You’re fully aware it’s a nightmare, you almost always are now. After having the same recurring hellscape in your dreams for twenty-some-odd years, you’d think you’d have grown used to it. But no. Of course not. It’s as inescapable and terrifying as it was the first time you’d gone through it. Cowering children, yells from outside of the door. The death throes of the other younglings, most of them unable to walk or speak, all too horrible to truly think about, to acknowledge. The door slides open and your whole being seizes in fear. He’s all black cape, yellow eyes and fury-red lightsaber as it arcs down over you, searing your hip, your stomach, your chest…

“Wake up.” You struggle against the weight on your shoulders and the burning on your scar. Wake up. Wake up. Wakeupwakeupwakeup. You shoot up, smashing your face into something solid. “Ow! Kriff, that’s gonna bruise. What the hell is wrong with you?”

It’s so dark that you feel blind, groping around in the darkness for something, someone, solid.

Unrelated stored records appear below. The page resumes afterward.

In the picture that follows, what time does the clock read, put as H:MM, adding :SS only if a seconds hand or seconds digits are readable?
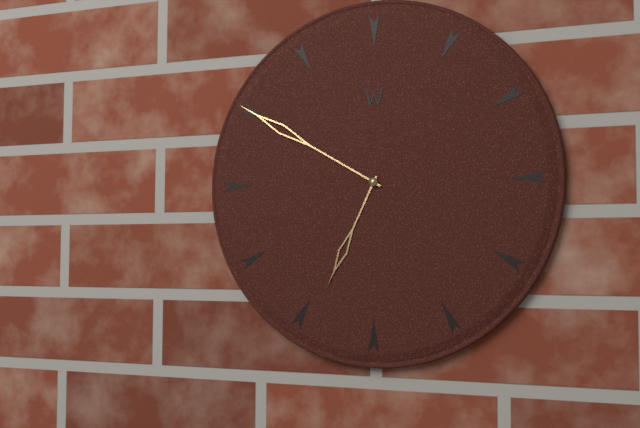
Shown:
6:50
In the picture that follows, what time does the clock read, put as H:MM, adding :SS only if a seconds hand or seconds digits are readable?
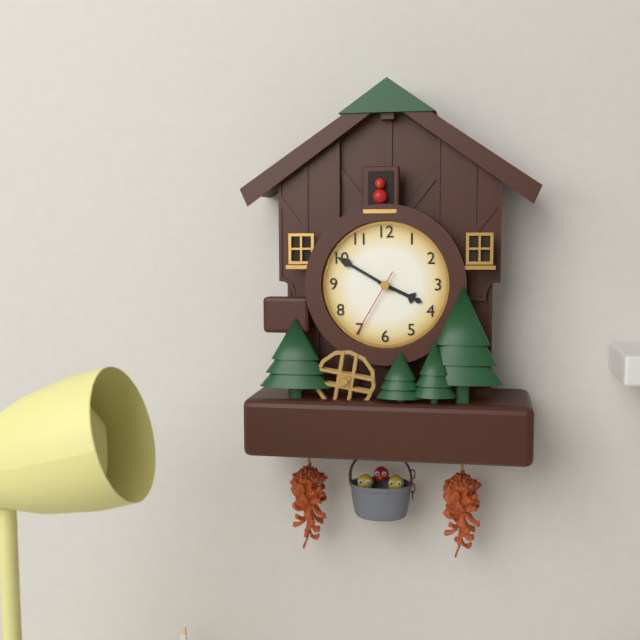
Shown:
3:50:35
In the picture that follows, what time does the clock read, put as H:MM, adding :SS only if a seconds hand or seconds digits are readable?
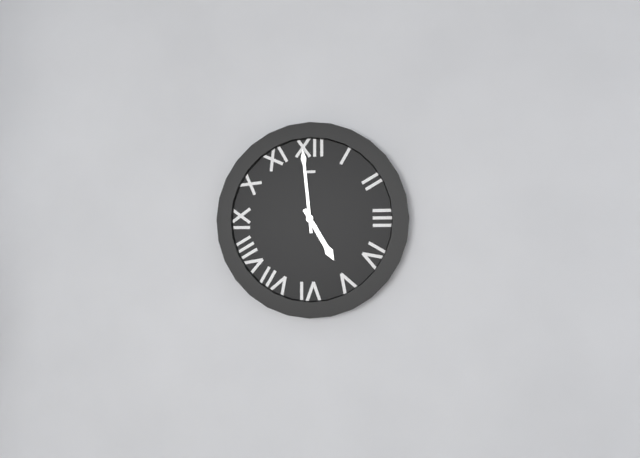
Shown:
4:59
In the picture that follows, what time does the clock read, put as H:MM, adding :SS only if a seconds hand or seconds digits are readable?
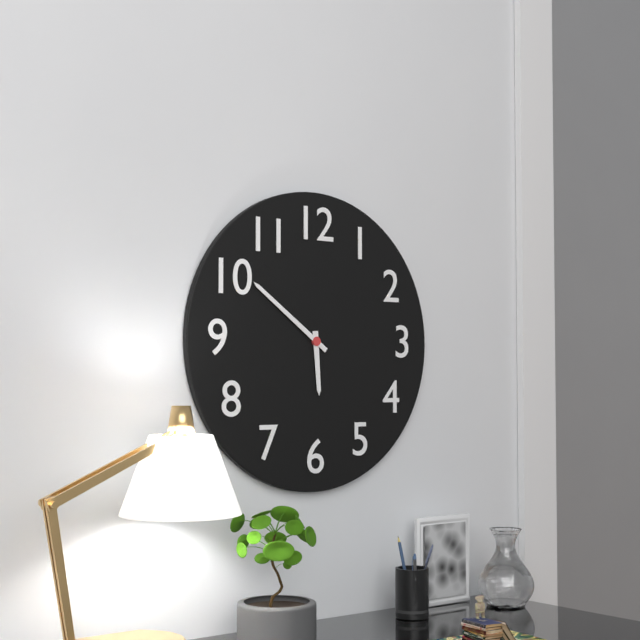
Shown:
5:51
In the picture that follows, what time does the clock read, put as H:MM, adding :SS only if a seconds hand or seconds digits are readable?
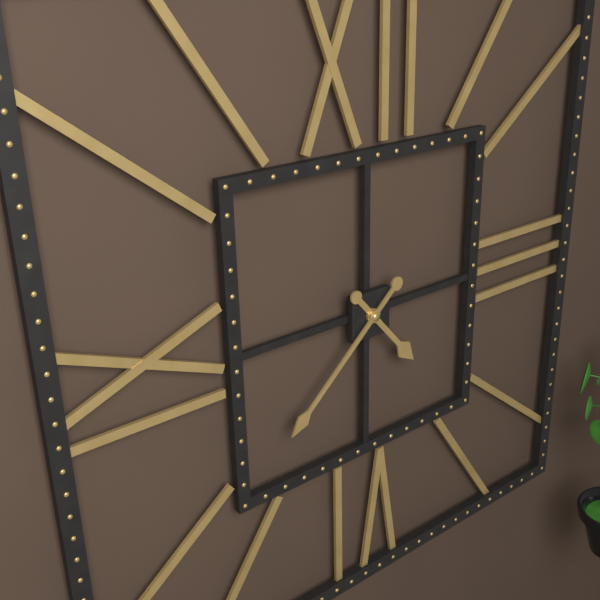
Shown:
4:38
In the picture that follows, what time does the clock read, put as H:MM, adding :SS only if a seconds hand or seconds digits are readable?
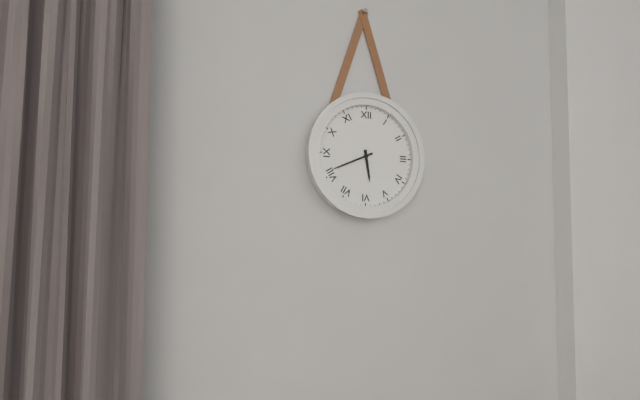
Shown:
5:41
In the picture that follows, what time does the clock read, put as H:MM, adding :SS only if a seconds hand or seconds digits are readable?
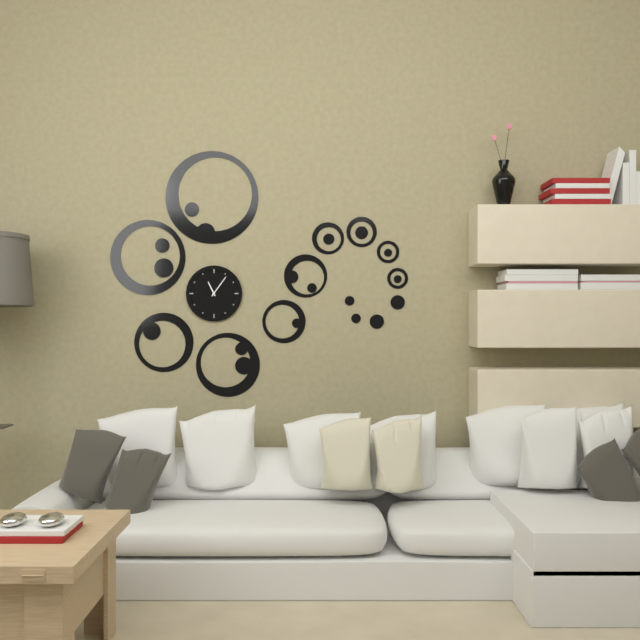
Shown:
11:06
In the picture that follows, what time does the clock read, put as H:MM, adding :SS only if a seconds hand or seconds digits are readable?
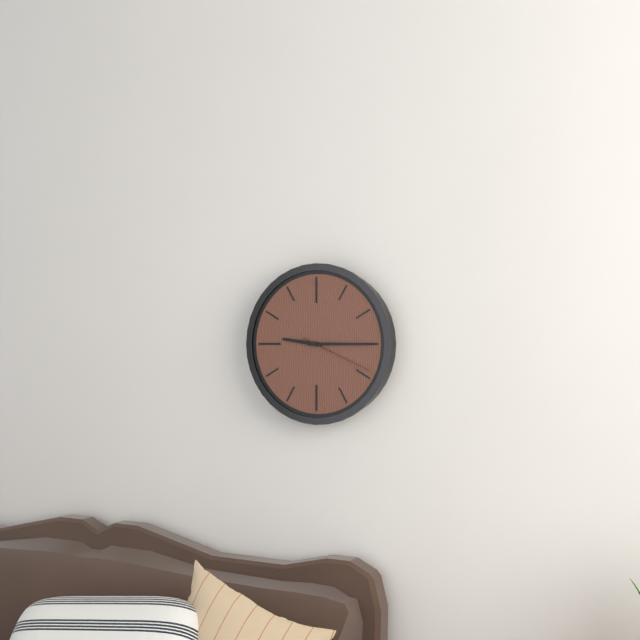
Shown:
9:15:19
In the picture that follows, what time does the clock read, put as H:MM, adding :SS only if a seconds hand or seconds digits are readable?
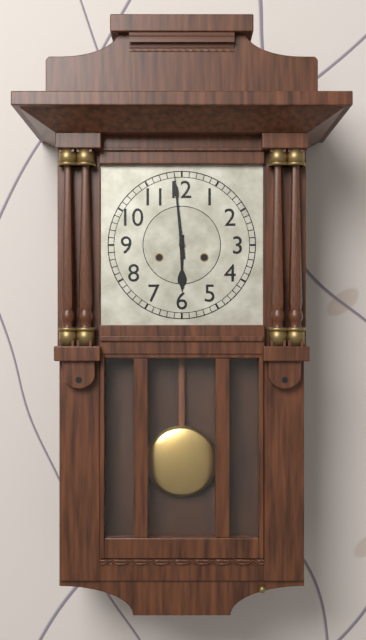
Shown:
5:59
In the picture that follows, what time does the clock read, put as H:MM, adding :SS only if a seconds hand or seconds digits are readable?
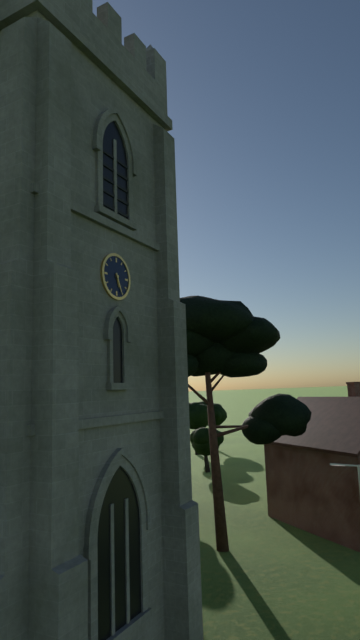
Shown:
5:26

Relief floods through you as you find two arms, replacing the stinging burn of your scar. Without bothering to deliberate, you launch yourself at him, holding to his shoulders like they’re a life raft in the ocean. You sense his hands hesitating, hovering near your back.

“I’m sorry, I’m so sorry. It was a nightmare, I didn’t mean to.” He sets his hands gently on your shoulder blade and lower back, patting you at an awkward pace. You bury your face into his shoulder, desperate to catch your breath. “Is your face okay? Is that what I hit? Maybe you need to wear your mask anyway if I’m going to go around smashing it in the middle of the night…”

He shushes you gently and in the silence you’re suddenly aware of your situation. This man, and he does appear very much like a man now, is shirtless, holding you to his chest, in the thick, solemn darkness of space. The intimacy of it strikes you, this man who never removes his mask appears just as vulnerable as you, only flesh now instead of armor. 

He smells like warmth and sleep, half out of it you murmur, “You smell nice.” into his shoulder. All the mandalorian can do is laugh, a hearty sort of bellow that makes your embarrassing revelation even more worth it.

“Will you be okay? To sleep?” He asks into the void like darkness of your room, mouth somewhere near the crown of your head.

“I think so, yes. And if not, I'll just meditate.” You feel him nodding, chin brushing your hair, before he disentangles himself from you and leaves without another word.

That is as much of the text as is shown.